Hoje podeis usufruir de uma boa educação, mas nem sempre assim foi. A mediocridade esteve no poder. Uma corrupção endémica e sindrómica quase destruiu as iniciativas inovadoras. Redes sociais manipulavam a opinião pública. Jovens ingenuos, se prestavam a servir obscuros interesses e o direito à educação transformava-se em mercadoria. Empresas vendiam paliativos ornamentados de projetos suportados em tecnologias digitais e generosos financiamentos. E, sob o diáfano manto de “novas tecnologias” prosperava o modelo de educação concebido no século XIX. Nesse caótico cenário, muitos dissidentes se refugiavam em “comunidades alternativas”, que nem sempre o eram…

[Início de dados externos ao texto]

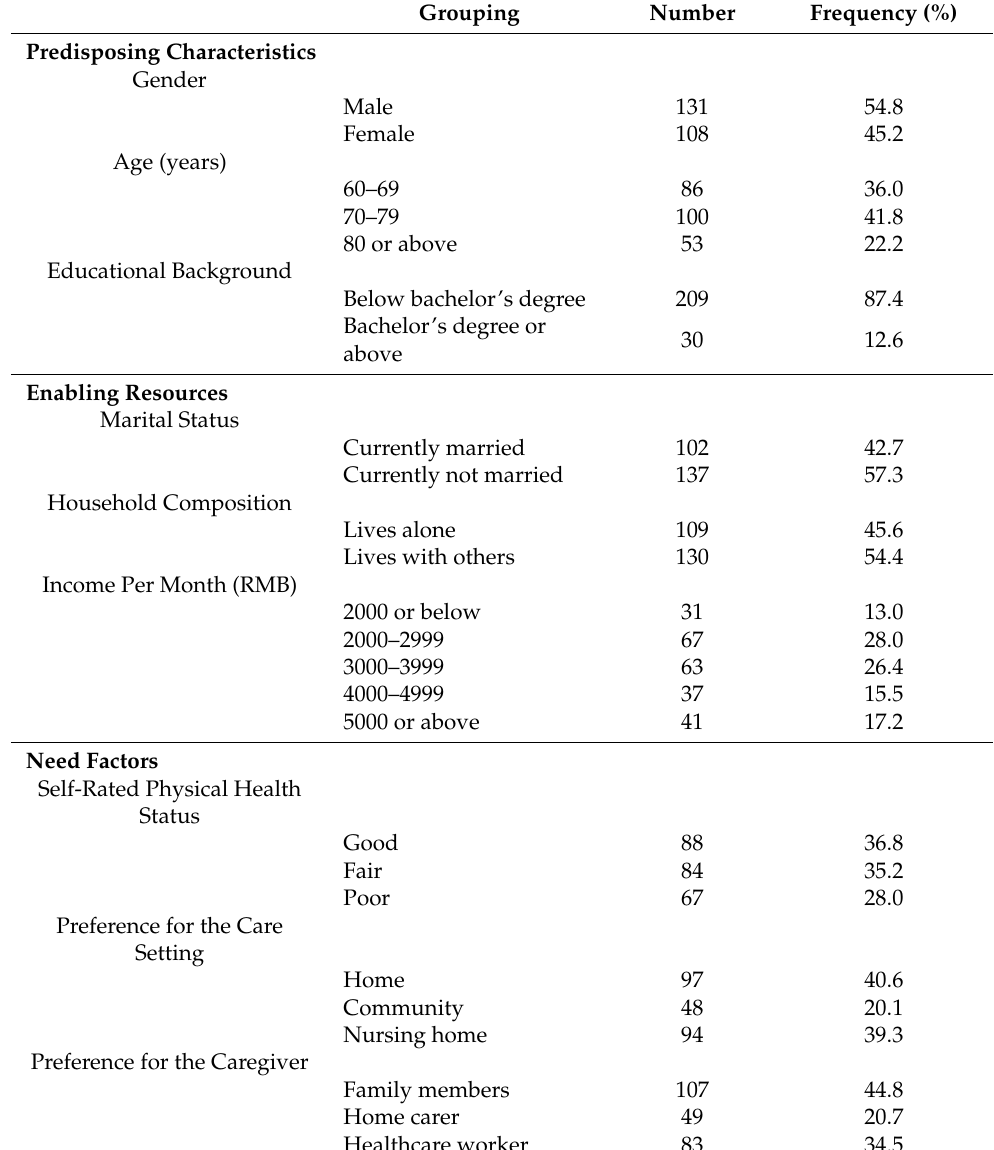
Table 1. Sociodemographic characteristics of samples ( n =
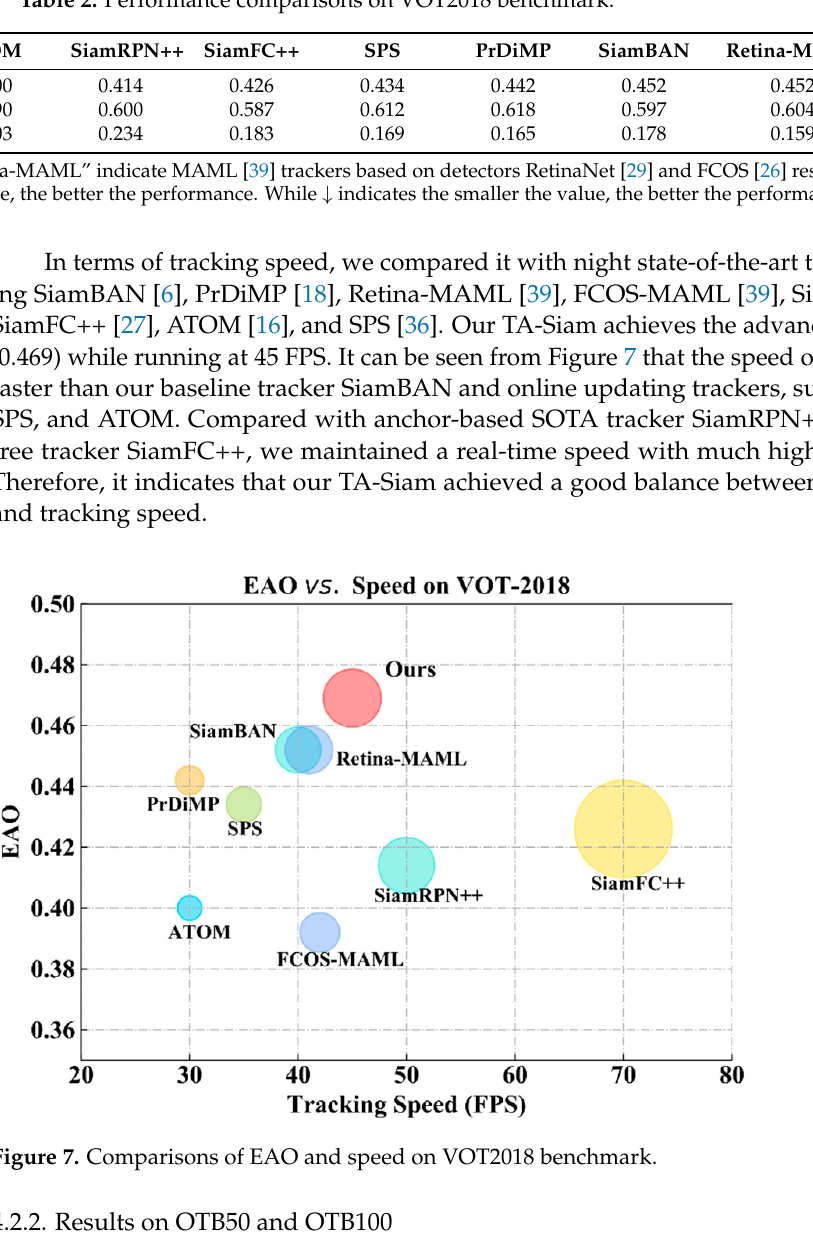
Figure 8. The precision plots and success plots on OTB50 dataset.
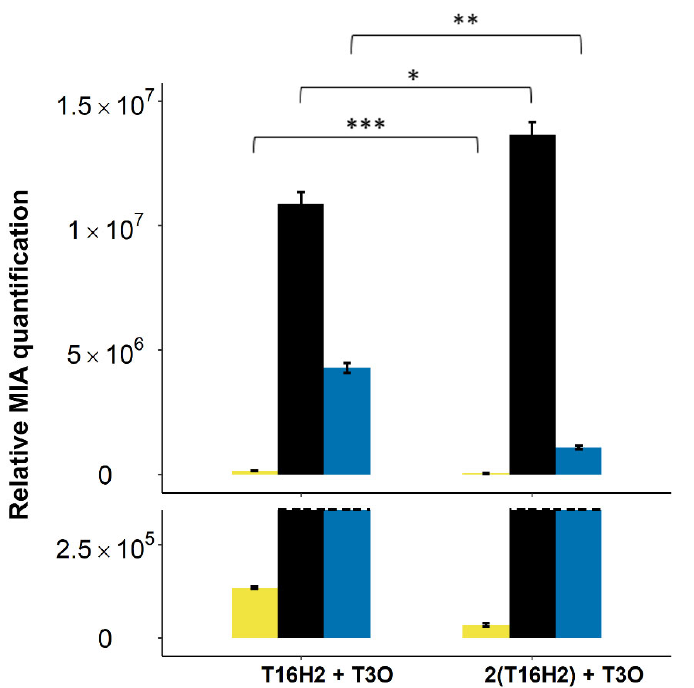
Figure 2. Evaluation of the competition between T16H2 and T3O for tabersonine in yeast. Alkaloids were quantified by UPLC ‐ MS in the yeast culture medium 24 h post ‐ feeding with tabersonine (250 μ M). The dashed line represents the scale cut for the visualization of accumulated intermediates of low volume. The yeast strain harbors episomal plasmids containing one or two copies of T16H2 and one copy of T3O. Light yellow = tabersonine, black = 16 ‐ hydroxytabersonine, blue = tabersonine epoxide. Statistical analyses were performed with a two ‐ tailed t ‐ test ( p ≤ 0.1, *: p ≤ 0.05, **: p ≤ 0.01, ***: p ≤ 0.001). MIA composition of the yeast culture medium is expressed as relative peak areas.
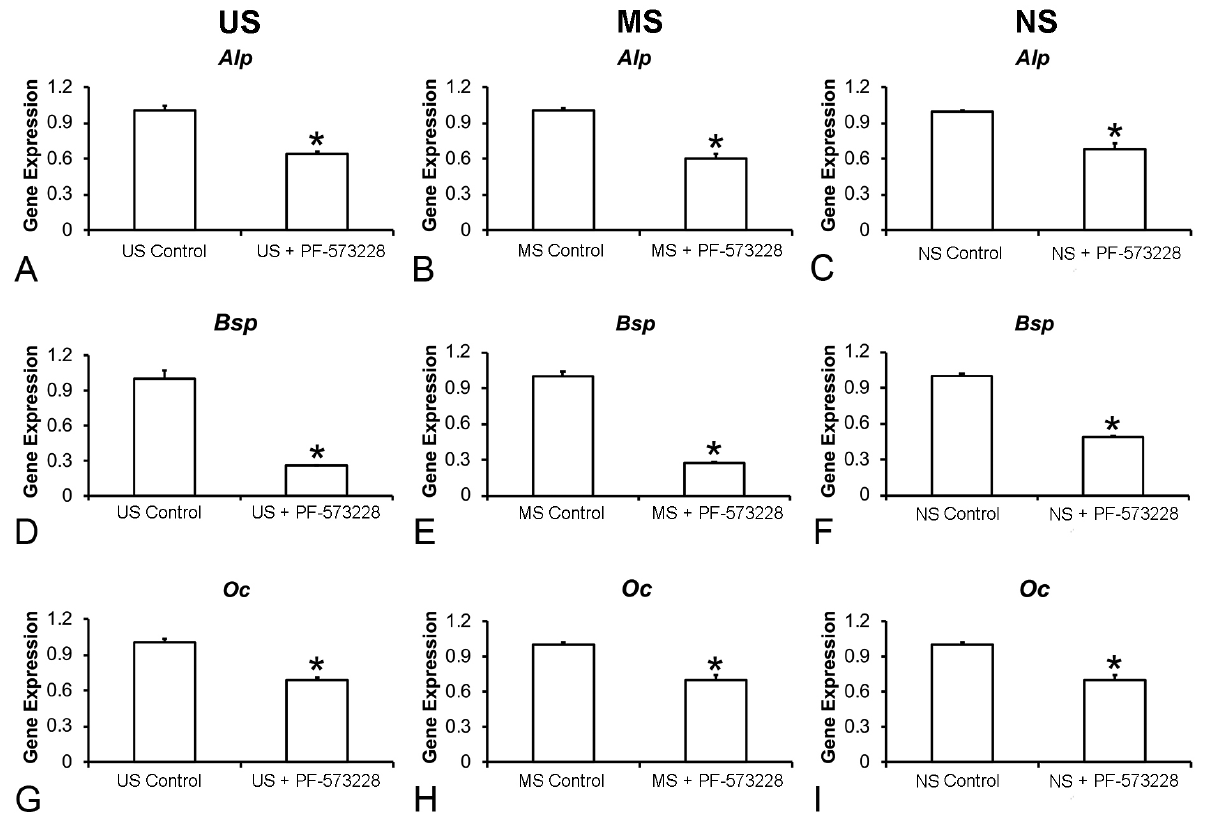
Figure 5- Gene expression of the osteoblastic markers alkaline phosphatase (Alp, A−C), bone sialoprotein (Bsp, D−F), and osteocalcin (Oc, G−I) in cells cultured on US, MS, and NS in presence or absence of 0.1 µM PF-573228 on day 10. The data are presented as mean ± standard deviation (n=3), and asterisks (*) indicate statistically significant differences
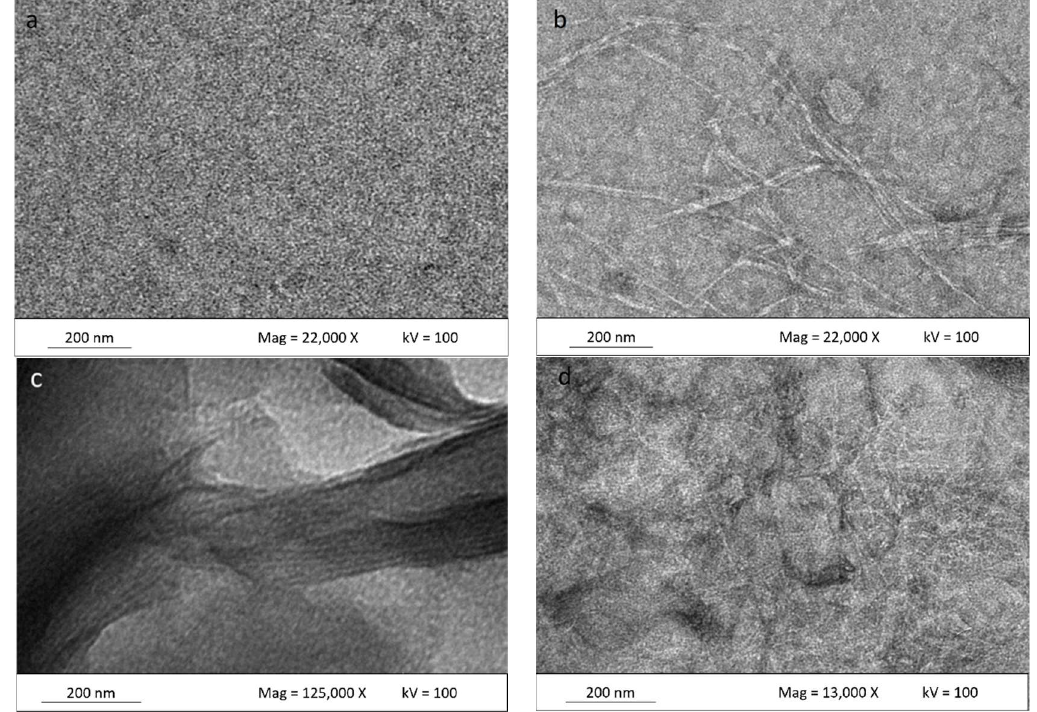
Figure 6. Surface TEM micrographs of ( a ) κ-carr matrix film; ( b ) κ-carr/4% CNC bionanocomposite, ( c ) κ-carr/4% OMMT bionanocomposite, and ( d ) hybrid κ-carr/ 4% (CNC/OMMT) (1:1) bionanocomposite.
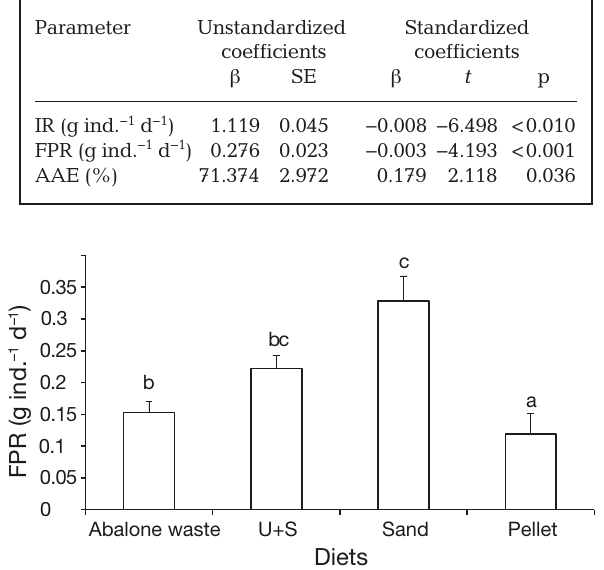
Fig. 2. Mean (+SE) faecal production rate (FPR) of Neosti- chopus grammatus fed 4 experimental diets (n = 32). Differ- ent letters above each bar indicates a significant difference between treatments (Dunn, p < 0.05). U+S: Ulva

Aquando da primeira apresentação da Nona Sinfonia de Beethoven, os “tradicionalistas” chamaram “aberração” ao último dos seus andamentos. O “inovador” trecho que hoje é conhecido como “Hino da Alegria” – e que abriria caminho às “inovações” de Mahler,por exemplo – foi repetidamente censurado.

Nesses tempos sombrios, os detractores do génio opunham-se a que se cantasse que “o Homem é para todo o Homem um irmão” e que “a alegria é a filha querida dos deuses”. Mas, como dizia o Rubem, se o optimismo é da natureza do tempo e a esperança é da natureza da eternidade, agimos esperançosos, professores amorosos souberam resistir. Porque, atrás de tempos sombrios tempos luminosos sempre vêm.